The Arkansas Traveler

The interviewer’s comments are denoted through initials JK, while the interviewee’s responses are denoted through initials MB.

 

 

MB: The Arkansas Traveler is a story that we always knew growing up, and they have a song about it, I think it’s the state song….. And it’s about a traveler going through Arkansas and he comes upon a cabin and there’s an old squatter, they called him, that’s what they called him, a squatter, like an old hillbilly type, hayseed, and he’s fiddling on his porch and um.. So the traveler, the Arkansas traveler is tired and hungry, and he asks the guy “Can ya spear some water?”, and the guy says, Oh I ain’t got none.” And he keeps fiddling and fiddling all through the whole thing.  And he says, “Well do you have any food?” and the squatter says, “No, nothing in this cabin.”  But he keeps fiddling this whole time, just playing this little tune over and over again.  And then the guy says “Do you know if there’s an inn up ahead?”  and the squatter says, “Might be, I don’t know, never been there.”  You know, he’s a real hayseed.  The traveler says, “Well, do you think maybe I could spend the night with you?”  And the squatter’s like “Well there ain’t no room”  Oh, and it was raining this whole time, I forgot to mention, that’s a big point in the story haha.  So the squatter says, “There’s only one dry spot in the house and my wife and kid and me sleep there.”  And the traveler says, “Well why don’t you mend the roof?”  The the squatter goes “I’m not gonna mend the roof on a rainy day.” And all this time he’s fiddling, fiddling, fiddling.  Then the traveler says, “Well why don’t you mend it on a sunny day?  Go out on a nice pretty day and mend it.”  And the Fiddler says “The roof don’t leak on a pretty day”  So the traveler is just like exasperated and he goes “Why do you keep fiddling that same tune over and over again?”  And the fiddler is like, “I can’t figure out how to finish it.”  The traveler says “Well give me the fiddle” and takes the fiddle and he puts an end to it, you know, he fiddles it up, and he puts an end to it.  Then the squatter looks at him with just this huge smile, like thank you you’ve rescued me from this torture, he’s so happy that this guy has finished his song for him and now he’s let loose from this fiddle and he says, “Oh come on in!! You can have the dry spot!!”  He calls to his wife and says, “Make up some dinner!!” and calls to his son, “Grab some whiskey, we got us a visitor”  In other words, the last word is like, “You can have the dry spot”  cause remember it’s raining.  

 

JK: So the song the traveler completed for the Fiddler is the state song of Arkansas?

 

MB: I think it is the state song, its called “Arkansas Traveler” and that’s why the baseball team is called the “Travelers” (the AAA affiliate of the St.
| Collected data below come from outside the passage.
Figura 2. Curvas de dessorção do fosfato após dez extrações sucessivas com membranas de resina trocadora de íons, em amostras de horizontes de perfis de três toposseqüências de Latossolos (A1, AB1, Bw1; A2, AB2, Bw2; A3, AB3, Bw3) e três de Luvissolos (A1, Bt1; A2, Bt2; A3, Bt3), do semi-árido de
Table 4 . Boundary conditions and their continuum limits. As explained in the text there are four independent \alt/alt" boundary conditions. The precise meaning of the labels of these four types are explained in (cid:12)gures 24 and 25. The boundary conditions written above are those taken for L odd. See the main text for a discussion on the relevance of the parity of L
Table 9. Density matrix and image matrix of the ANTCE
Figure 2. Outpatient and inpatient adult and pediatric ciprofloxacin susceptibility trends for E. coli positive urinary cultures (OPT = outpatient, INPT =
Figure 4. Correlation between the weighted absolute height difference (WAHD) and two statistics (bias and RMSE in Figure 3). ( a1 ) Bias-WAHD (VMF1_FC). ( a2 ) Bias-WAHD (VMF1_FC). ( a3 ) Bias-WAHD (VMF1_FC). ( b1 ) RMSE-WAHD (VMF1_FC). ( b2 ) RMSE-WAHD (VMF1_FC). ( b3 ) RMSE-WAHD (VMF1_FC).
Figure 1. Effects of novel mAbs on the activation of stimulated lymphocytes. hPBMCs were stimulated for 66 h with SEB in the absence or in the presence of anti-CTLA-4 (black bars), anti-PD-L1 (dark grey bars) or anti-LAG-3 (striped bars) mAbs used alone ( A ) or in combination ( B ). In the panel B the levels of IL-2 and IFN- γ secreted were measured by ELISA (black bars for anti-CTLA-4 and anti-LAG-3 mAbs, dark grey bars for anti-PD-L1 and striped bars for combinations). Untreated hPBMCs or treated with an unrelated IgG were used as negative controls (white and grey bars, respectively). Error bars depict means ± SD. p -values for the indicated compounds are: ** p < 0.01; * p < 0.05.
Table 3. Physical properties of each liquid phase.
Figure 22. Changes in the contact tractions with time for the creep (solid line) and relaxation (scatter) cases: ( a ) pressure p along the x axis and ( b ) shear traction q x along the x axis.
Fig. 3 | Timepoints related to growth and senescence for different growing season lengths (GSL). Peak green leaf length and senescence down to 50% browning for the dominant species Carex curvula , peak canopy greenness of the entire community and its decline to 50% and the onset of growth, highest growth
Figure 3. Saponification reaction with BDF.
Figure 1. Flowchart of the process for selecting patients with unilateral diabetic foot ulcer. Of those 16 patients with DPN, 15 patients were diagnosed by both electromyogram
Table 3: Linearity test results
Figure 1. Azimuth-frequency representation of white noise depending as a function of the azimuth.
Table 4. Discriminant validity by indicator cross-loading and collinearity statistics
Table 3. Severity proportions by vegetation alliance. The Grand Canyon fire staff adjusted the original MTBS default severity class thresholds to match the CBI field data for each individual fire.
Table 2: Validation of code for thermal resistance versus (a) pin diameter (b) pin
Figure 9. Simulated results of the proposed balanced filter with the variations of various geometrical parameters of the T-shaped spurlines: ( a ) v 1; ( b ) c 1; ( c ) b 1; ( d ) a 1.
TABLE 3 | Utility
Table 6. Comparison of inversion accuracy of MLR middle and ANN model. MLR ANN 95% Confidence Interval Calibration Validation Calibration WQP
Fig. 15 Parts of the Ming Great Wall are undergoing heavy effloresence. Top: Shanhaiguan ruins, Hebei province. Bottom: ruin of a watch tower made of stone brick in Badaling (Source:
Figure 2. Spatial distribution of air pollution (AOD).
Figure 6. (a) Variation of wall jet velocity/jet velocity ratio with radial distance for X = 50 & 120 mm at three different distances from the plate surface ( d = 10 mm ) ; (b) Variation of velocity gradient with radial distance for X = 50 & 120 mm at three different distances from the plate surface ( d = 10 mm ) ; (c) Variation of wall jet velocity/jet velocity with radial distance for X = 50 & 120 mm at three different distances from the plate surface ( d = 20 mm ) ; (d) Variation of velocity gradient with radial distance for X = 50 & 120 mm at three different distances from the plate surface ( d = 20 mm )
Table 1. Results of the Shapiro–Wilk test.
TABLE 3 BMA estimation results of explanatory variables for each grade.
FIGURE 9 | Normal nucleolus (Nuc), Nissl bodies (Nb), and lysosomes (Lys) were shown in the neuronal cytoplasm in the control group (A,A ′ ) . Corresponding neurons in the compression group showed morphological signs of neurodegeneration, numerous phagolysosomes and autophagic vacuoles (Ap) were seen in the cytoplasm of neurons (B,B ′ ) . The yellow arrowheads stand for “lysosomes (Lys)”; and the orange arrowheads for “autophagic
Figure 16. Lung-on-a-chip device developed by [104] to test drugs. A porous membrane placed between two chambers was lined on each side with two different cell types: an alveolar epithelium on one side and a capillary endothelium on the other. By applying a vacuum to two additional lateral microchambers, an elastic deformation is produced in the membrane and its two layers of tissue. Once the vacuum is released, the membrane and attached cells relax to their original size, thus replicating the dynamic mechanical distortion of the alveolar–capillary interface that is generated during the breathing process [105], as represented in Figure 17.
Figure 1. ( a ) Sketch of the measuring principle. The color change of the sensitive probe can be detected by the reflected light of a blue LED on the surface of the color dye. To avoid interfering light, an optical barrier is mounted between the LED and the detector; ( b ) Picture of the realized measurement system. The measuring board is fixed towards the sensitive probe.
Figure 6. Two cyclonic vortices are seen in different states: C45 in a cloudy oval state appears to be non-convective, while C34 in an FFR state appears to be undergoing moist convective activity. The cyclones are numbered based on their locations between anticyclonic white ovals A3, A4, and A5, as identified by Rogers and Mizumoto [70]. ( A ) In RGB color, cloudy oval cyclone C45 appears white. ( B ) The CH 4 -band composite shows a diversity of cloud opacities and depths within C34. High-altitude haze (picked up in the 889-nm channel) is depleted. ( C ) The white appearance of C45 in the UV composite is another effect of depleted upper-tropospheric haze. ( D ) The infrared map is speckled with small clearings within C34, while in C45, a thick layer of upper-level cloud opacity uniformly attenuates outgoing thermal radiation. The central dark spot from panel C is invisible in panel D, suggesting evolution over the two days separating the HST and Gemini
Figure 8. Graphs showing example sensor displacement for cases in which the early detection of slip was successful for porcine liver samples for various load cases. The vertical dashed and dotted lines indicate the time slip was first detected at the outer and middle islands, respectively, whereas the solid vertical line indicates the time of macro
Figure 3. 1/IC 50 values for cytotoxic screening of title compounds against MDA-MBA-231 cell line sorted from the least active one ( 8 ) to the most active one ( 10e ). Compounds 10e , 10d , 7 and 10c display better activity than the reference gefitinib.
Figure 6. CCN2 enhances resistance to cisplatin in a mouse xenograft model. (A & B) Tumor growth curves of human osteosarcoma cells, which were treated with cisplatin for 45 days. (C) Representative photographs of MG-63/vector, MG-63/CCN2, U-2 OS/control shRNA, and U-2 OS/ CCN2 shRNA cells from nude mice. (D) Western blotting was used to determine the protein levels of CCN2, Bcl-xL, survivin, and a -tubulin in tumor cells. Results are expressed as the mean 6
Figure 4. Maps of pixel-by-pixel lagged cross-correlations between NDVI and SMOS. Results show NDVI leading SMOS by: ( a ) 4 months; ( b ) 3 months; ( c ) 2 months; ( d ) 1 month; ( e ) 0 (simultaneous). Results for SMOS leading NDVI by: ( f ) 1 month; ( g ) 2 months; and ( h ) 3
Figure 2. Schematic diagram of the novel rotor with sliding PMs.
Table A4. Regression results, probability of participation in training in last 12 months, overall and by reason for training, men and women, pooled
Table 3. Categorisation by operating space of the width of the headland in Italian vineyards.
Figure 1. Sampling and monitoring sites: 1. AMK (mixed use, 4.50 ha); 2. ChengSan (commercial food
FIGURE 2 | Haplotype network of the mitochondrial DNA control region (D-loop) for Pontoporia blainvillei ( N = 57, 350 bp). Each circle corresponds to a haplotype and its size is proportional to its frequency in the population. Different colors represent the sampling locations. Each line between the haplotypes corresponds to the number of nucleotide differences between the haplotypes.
Louis Cardinals– The Arkansas Travelers).

 

Conclusion:

I found this to be a very interesting story.  My mom is originally from Arkansas– the informant is one of her childhood friends– so I’ve visited the state every couple of years since I was born.  For me, it was especially interesting to hear how the Arkansas Travelers baseball team got their name.  I’ve been to a fair amount of their games and I’ve always wondered why they’re called the Travelers– I was just too lazy to look it up.